Abby’s expression shifted, becoming full of ownership
and pride. Those moments being cut in that cabin. Silence, the gentle pressure of the slice. The words in her ear, Abby’s words. “Don’t move, or the knife will slip and you’ll die. Please don’t move, Lily.”
Then came the brief sensation of something thick and warm against her skin. A lapping sensation, like a tongue. The memory brought a wave of shudders. That had been Hudson. Abby had been there to keep her safe, to protect her.
Abby’s hand continued its circles.
Lily stepped back. “Abby?”
Abby tilted her head, offered a sideways smile as she tugged at the sleeve of her jacket, raising it to her elbow. Dozens of tiny cuts marred the skin. Abby focused on one, using her fingers to spread the skin, tear the wound.

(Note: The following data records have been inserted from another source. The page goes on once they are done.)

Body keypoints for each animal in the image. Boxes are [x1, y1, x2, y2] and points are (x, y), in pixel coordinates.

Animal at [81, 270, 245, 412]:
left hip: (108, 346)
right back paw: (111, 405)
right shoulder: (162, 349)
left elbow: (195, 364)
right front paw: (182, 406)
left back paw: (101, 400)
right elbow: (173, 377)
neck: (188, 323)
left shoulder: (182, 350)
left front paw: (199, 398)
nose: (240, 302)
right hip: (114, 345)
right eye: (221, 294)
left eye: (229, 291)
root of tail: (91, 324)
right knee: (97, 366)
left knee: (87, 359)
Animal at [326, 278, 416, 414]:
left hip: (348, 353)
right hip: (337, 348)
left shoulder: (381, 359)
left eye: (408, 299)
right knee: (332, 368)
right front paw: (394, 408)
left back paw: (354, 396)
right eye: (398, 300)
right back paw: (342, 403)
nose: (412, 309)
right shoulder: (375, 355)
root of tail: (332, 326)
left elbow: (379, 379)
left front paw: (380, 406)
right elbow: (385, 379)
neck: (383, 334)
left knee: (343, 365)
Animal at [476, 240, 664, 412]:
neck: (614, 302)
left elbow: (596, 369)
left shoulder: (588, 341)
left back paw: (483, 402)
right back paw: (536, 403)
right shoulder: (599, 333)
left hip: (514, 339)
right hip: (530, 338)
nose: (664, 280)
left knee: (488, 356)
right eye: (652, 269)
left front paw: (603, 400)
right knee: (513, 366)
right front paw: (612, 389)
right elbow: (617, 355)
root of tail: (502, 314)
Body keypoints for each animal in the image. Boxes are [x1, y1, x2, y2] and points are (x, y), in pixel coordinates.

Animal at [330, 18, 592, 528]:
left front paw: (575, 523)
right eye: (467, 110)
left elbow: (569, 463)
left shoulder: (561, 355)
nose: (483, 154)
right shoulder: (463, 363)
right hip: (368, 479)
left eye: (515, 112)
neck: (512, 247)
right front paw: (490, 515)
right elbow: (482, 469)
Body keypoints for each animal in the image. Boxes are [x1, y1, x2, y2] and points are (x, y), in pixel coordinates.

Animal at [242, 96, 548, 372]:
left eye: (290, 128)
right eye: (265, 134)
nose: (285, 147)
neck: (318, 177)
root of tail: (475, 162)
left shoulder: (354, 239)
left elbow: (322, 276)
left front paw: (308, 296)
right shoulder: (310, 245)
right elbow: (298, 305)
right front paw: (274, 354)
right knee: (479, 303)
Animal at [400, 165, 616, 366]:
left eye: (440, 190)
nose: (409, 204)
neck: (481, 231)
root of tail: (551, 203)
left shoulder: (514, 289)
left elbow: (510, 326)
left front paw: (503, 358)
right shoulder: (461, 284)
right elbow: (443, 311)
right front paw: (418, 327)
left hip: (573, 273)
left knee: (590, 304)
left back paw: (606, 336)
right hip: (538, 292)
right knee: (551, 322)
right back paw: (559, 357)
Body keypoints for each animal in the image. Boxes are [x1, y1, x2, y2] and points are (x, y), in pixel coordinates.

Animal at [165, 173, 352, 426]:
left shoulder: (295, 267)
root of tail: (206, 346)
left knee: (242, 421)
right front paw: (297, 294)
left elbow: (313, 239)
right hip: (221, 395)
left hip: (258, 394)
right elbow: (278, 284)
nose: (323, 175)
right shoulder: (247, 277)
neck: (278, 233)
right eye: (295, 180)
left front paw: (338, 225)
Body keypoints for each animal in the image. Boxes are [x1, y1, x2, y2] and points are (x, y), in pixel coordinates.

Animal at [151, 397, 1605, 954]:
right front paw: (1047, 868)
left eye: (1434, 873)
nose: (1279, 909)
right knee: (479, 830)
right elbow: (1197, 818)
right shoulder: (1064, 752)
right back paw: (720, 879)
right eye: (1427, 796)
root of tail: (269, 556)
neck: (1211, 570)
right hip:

Lily gasped as a drop of blood oozed up from the angry red line on Abby’s arm.
Ducking her head, Abby flicked out her tongue and lapped up the bead of blood.
Lily froze in place, trying to make sense of what she was seeing. They’d been captives together. They’d helped each other, protected each other.
“Abby, that’s over. We’re free.”
Abby’s head rolled up, a small dot of blood at the corner of her mouth. She reached into her pocket and pulled out a thin scrap of newspaper, held it up in the darkness.
Lily shook her head. “I can’t read it. What does it say?”
“It says it’s not over,” Abby said, reaching out to hand her the clipping.
Lily stepped backward. “I don’t want it.”
Abby took hold of her arm and shoved the newspaper clipping into Lily’s front pocket. “Read it,” she said, a growl in her voice. “It means we can go back, go home.”
Lily pulled her arm free. “We were prisoners, Abby.”
“No.” Abby’s voice was sharp as she waved her hands through the cold night air, the wound on her arm still leaking blood as she yanked her jacket sleeve down. “This is the prison, this life. That life was perfect . . . and now we can go back, the three of us.”
Only then did Lily hear the footsteps approaching, the crunch of snow. He was coming for her.